As a growing number of doctors use urine drug tests in an effort to detect prescription drug abuse in their patients, they face ethical questions about the tests, according to The New York Times.
These questions include how accurate the tests are, what doctors should do with the results, and whether doctors are benefitting financially from the tests. This year, sales at diagnostic testing labs that offer urine drug tests are expected to reach $2 billion.
Urine tests indicate many pain patients are not taking their prescribed painkillers, or are taking substances not prescribed to them by a doctor. If patients are not taking a prescribed medication, it could mean they simply stopped using it, or it could mean they are selling it.
Dr. Roger Chou, who helped develop urine-screening guidelines for the American Pain Society, says that while he believes the tests are valuable, he is concerned doctors may use the results as an excuse to drop patients, instead of sending them to addiction treatment or other pain management programs.

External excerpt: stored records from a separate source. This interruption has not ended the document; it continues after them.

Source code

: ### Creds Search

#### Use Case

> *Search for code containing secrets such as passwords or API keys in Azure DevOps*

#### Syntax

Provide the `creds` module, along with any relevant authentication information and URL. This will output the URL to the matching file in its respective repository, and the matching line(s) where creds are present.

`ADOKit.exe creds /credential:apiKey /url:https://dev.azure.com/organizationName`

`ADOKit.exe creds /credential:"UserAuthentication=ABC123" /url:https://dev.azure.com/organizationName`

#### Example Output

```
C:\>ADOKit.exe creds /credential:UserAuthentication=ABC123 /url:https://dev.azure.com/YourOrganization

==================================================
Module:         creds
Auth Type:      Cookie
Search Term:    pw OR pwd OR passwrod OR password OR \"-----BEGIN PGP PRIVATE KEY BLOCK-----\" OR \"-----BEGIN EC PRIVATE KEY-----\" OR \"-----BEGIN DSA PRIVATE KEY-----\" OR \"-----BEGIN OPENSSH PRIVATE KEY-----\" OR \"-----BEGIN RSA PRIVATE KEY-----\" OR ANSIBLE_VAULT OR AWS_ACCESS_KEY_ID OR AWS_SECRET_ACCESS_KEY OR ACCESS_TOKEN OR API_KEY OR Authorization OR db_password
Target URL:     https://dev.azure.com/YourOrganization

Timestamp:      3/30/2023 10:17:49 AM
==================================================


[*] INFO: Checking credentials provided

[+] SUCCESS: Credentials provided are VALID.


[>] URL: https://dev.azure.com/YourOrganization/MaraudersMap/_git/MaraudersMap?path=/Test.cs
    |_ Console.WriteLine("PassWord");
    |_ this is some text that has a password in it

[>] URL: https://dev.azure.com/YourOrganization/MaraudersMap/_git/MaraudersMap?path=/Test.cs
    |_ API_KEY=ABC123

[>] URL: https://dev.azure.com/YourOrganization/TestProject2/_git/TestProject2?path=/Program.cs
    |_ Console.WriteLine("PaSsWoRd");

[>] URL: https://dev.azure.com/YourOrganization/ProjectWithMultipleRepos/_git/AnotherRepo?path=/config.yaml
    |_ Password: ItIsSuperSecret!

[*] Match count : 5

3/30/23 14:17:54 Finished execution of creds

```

There are two basic types of urine drug tests. A patient taking a qualitative test leaves a urine sample in a cup that is imbedded with strips designed to detect drugs such as opioids, cocaine, amphetamines and barbiturates. These tests have both high false-positive and false-negative rates, meaning they often indicate a drug is present when it is not, or they fail to detect a drug that is present in a person’s urine. The tests detect methadone but not oxycodone, the article notes.
Qualitative tests are being used in states that have passed laws requiring welfare recipients to undergo drug screening.
A more sophisticated and expensive urine drug test used in pain patients is called quantitative analysis. A patient can beat the test by taking their prescription medicine for a day or two, and selling the rest.